Mike Stewart/Associated Press
Florida State QB Jameis Winston improved his Heisman hopes and the Seminoles' BCS aspirations Saturday night.

The Clemson-Florida State matchup was one-sided Saturday night; so was the Tajh Boyd-Jameis Winston quarterback battle.

Winston and the Seminoles embarrassed Boyd and the Tigers 51-14 in a battle of top-five teams and leading Heisman contenders. The beatdown was such that it's hard to imagine Clemson getting back into the top five at any point this season or Boyd being a Heisman finalist. FSU, meanwhile, thrust itself squarely into the national title hunt, and if Winston wasn't a top-three Heisman candidate before the game, he removed any doubt with his performance.

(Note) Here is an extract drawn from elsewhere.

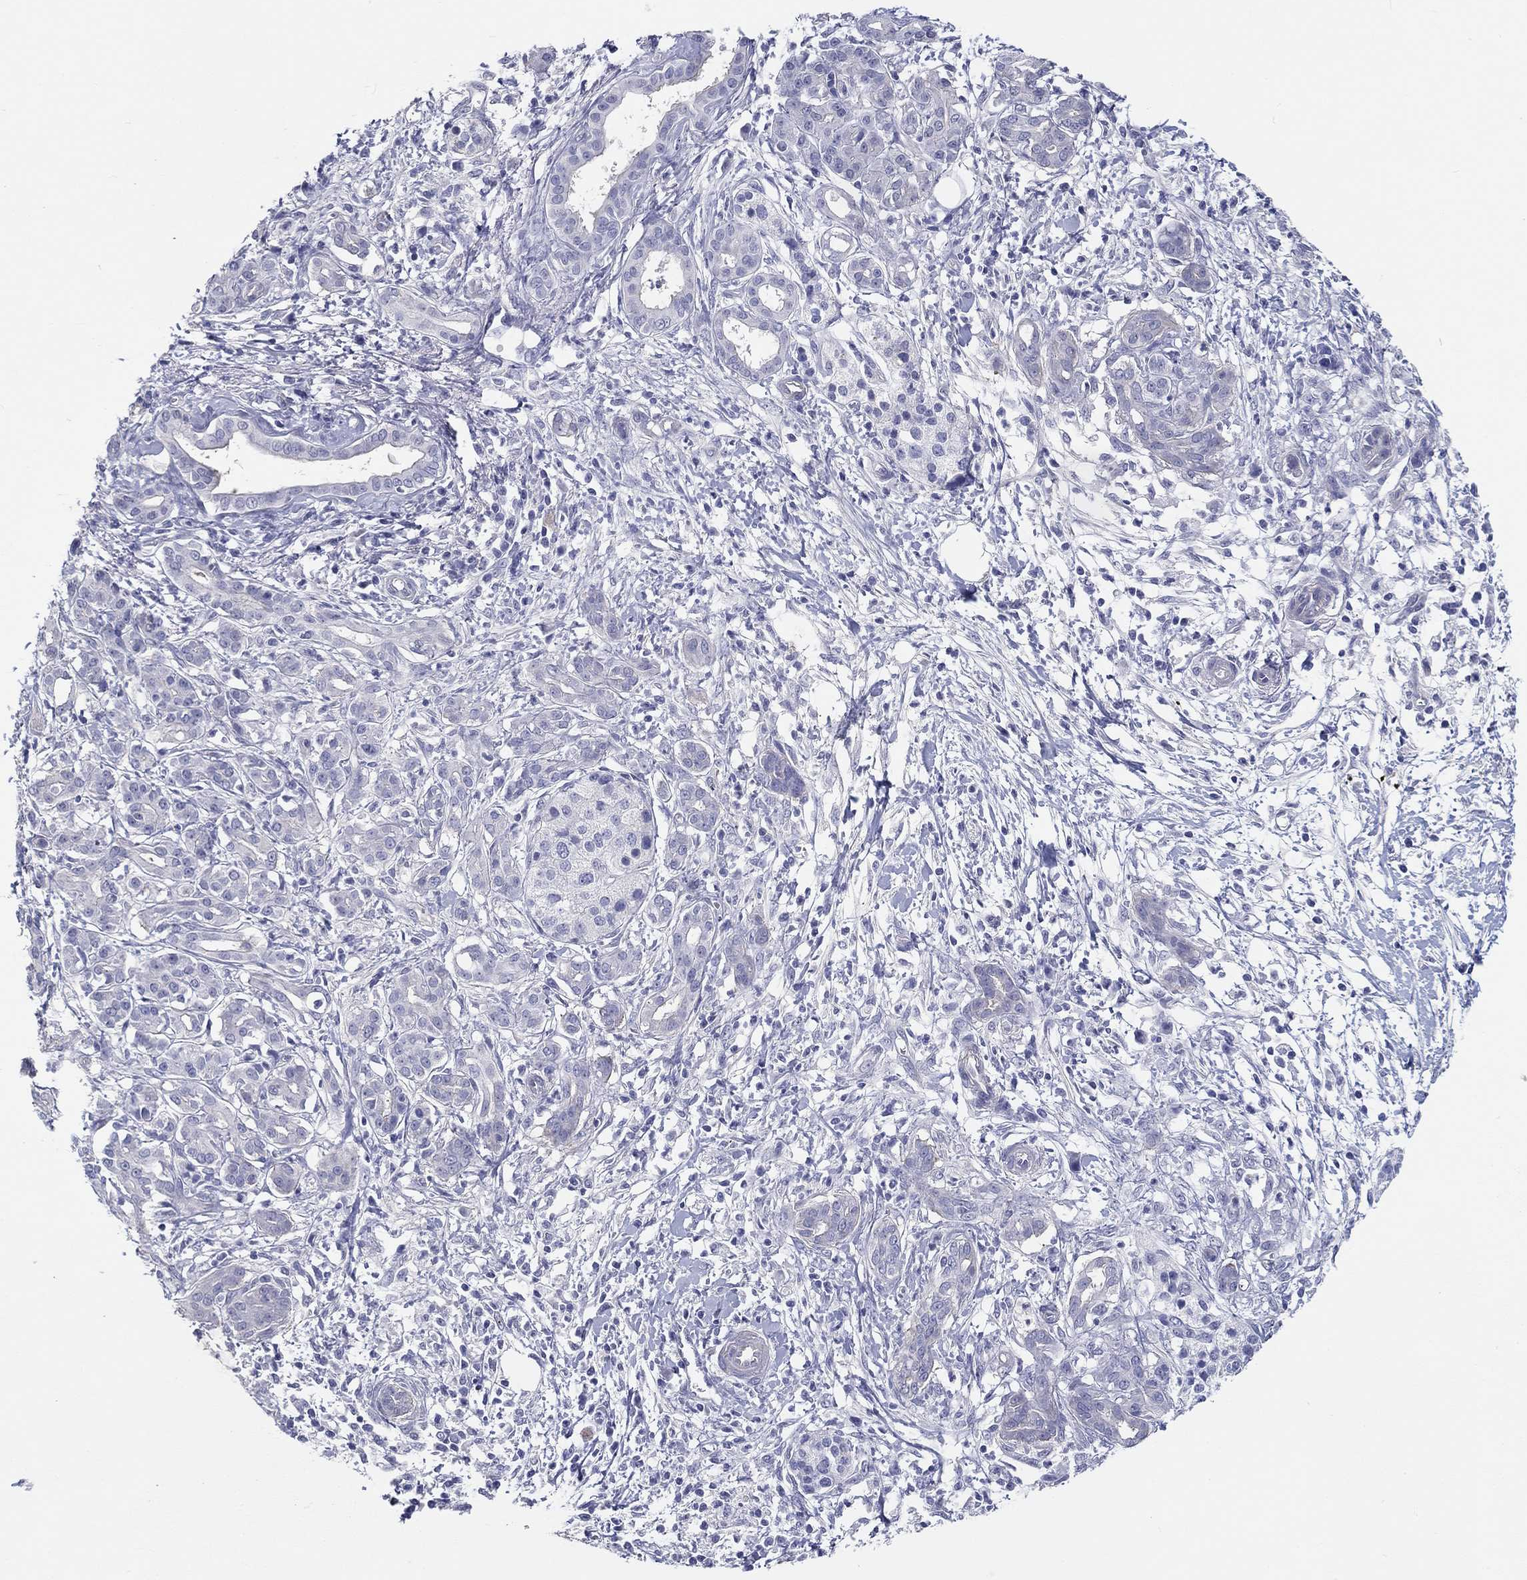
{"staining": {"intensity": "negative", "quantity": "none", "location": "none"}, "tissue": "pancreatic cancer", "cell_type": "Tumor cells", "image_type": "cancer", "snomed": [{"axis": "morphology", "description": "Adenocarcinoma, NOS"}, {"axis": "topography", "description": "Pancreas"}], "caption": "High magnification brightfield microscopy of pancreatic cancer stained with DAB (3,3'-diaminobenzidine) (brown) and counterstained with hematoxylin (blue): tumor cells show no significant staining.", "gene": "CRYGD", "patient": {"sex": "male", "age": 72}}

Check out Florida State's new quarterback, "Famous" Jameis Winston, as he emerges as one of college football's new stars.

Winston (6-foot-4, 228 pounds) was 22 of 34 for a career-high 444 yards and three touchdowns, and also rushed for a score. Winston was making just his sixth career start, but didn't seem bothered at all by the magnitude of the game. He showed off his arm strength, his mobility and his preternatural calm in the pocket.

Winston threw two TD passes in the first half, which ended with FSU leading 27-7. He basically put the game on ice when he connected with Rashad Greene on a 72-yard catch-and-run 1:27 into the second half.

FSU finished with 564 total yards, 30 first downs and was 8 of 12 on third down.

Boyd (6-1, 225) played one of his worst games since he became the starter at the beginning of the 2011 season. He finished 17 of 37 for 156 yards, with one touchdown and two picks. Perhaps his only poorer game as a starter came against South Carolina near the end of the 2011 season; he was 11-of-29 for 83 yards, one TD and one pick in that one.

Boyd is a three-year starter, but he looked uncomfortable from the start against Florida State. Clemson lost a fumble on the first play, and FSU scored quickly. The turnover seemed to fluster Boyd. His mechanics broke down, he made poor reads and he appeared jittery in the pocket. If a scout was looking for reasons not to draft Boyd in the first round, he saw those reasons Saturday night.